_WHAT TO WORK ON:_ Reproduce word for word the part of the continuous deployment blog post below, starting at "This blog is" and ending at "and Continuous Deployment).".

_EXCERPTED TEXT:_
Application Continuous Deployment on AWS using AWS EKS, GitLab, and Jenkins

Written by Hitesh Kumar

This blog is to help to demonstrate the procedure to automate the application deployment using DevOps tools like AWS EKS (Elastic Kubernetes Services), Docker Hub Registry, GitLab, and Jenkins. The process includes but is not limited to implementation and the configuration of various tools. The outcome of this process is to automate the deployment process using CI/CD (Continuous Integration and Continuous Deployment).


  • AWS EKS (Elastic Kubernetes Service)
  • Docker Hub or Any Docker Registry
  • GitLab (Cloud-based or Self-hosted)
  • Jenkins Docker Build
  • Jenkins Code Deploy
  • AWS SES (Simple Email Service)
  • Git (Local)
  • Microsoft Visual Studio Code IDE (Local)

Step 1: Creating an EKS cluster with 2 worker nodes

In this first step, we need to setup an EKS cluster with 2 worker nodes. EKS is a managed service so the master node will be automatically managed by AWS. We will deploy the EKS cluster by following guidelines provided by AWS:

EKS Cluster Architecture:

After setting up the EKS Cluster, we need to setup the other components like AWS ECR & code management tools.

_GIVEN DATA:_

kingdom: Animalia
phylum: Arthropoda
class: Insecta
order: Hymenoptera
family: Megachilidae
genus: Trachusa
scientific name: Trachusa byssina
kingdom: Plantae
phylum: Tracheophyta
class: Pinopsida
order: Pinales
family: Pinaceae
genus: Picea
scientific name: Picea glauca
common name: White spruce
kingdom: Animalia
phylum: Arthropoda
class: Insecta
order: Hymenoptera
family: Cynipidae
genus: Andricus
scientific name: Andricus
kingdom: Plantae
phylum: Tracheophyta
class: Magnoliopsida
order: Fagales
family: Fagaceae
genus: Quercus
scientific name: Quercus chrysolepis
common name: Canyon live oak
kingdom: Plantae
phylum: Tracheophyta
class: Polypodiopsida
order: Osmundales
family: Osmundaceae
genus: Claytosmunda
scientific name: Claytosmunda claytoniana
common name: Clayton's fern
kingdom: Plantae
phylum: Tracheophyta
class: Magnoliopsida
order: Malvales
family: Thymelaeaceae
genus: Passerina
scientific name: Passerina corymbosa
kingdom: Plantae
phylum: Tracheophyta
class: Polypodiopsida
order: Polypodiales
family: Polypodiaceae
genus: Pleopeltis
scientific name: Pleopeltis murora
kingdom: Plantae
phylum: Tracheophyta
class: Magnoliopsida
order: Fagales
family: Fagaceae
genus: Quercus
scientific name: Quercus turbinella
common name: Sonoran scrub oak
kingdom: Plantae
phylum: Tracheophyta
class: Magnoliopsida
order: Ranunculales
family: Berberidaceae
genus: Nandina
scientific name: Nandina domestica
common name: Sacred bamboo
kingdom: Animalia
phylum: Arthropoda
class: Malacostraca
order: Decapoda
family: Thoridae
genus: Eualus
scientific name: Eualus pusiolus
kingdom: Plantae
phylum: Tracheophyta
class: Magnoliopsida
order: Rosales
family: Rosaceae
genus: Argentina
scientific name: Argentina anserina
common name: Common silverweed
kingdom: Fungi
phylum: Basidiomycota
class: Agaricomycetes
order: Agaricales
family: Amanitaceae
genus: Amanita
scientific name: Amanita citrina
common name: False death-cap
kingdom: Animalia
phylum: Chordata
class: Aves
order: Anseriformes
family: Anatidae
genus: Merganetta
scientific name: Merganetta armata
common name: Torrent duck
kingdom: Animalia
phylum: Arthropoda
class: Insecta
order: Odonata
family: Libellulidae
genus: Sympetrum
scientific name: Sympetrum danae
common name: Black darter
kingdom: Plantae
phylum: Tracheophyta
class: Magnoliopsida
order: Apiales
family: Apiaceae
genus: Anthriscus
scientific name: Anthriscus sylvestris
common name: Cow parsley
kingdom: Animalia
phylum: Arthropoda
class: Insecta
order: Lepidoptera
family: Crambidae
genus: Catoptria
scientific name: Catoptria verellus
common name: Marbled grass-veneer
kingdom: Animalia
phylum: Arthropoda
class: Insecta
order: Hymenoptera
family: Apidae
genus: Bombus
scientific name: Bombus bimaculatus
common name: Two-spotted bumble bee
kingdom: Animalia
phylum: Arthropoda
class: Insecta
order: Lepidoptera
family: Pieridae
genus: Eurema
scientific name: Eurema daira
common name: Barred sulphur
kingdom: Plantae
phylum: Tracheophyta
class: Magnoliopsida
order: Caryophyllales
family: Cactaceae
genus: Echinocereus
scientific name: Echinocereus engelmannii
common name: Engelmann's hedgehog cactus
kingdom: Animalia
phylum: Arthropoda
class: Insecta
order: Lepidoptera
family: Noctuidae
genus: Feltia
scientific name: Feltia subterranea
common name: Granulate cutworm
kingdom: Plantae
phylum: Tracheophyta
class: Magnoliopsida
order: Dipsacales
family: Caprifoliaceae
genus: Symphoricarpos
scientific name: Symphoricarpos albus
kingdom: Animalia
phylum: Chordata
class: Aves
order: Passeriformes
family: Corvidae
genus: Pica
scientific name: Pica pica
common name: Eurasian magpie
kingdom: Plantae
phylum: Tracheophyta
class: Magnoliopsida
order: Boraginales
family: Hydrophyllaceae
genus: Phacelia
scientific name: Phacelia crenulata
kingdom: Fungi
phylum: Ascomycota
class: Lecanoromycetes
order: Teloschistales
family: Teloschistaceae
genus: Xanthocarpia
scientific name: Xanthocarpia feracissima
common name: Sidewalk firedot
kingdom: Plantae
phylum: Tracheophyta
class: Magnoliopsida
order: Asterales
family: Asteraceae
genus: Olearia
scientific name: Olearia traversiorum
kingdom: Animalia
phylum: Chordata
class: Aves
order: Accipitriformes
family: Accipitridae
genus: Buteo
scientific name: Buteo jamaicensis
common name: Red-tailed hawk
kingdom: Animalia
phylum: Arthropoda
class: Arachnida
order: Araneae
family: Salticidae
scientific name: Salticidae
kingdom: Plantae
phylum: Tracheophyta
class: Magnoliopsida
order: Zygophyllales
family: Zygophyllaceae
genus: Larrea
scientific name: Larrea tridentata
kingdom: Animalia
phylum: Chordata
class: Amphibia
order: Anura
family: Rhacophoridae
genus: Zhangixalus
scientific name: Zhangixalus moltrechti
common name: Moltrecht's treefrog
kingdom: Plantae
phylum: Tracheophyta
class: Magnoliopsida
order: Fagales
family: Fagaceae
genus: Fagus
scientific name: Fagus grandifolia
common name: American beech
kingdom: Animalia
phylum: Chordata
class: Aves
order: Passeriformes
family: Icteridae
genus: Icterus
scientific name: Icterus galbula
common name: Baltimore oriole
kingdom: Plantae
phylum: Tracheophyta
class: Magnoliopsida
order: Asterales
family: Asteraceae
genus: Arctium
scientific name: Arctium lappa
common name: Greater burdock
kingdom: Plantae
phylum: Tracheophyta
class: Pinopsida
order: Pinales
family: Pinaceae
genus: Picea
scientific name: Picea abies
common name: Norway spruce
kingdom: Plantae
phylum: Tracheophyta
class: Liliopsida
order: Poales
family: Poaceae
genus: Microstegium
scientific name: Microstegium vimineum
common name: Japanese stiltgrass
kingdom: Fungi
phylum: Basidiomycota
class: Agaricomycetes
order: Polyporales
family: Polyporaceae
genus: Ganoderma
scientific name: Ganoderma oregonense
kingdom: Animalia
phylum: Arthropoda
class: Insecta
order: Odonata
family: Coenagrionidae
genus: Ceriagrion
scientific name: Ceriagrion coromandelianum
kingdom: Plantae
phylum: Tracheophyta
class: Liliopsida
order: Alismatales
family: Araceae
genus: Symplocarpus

_TASK RESPONSE:_
This blog is to help to demonstrate the procedure to automate the application deployment using DevOps tools like AWS EKS (Elastic Kubernetes Services), Docker Hub Registry, GitLab, and Jenkins. The process includes but is not limited to implementation and the configuration of various tools. The outcome of this process is to automate the deployment process using CI/CD (Continuous Integration and Continuous Deployment).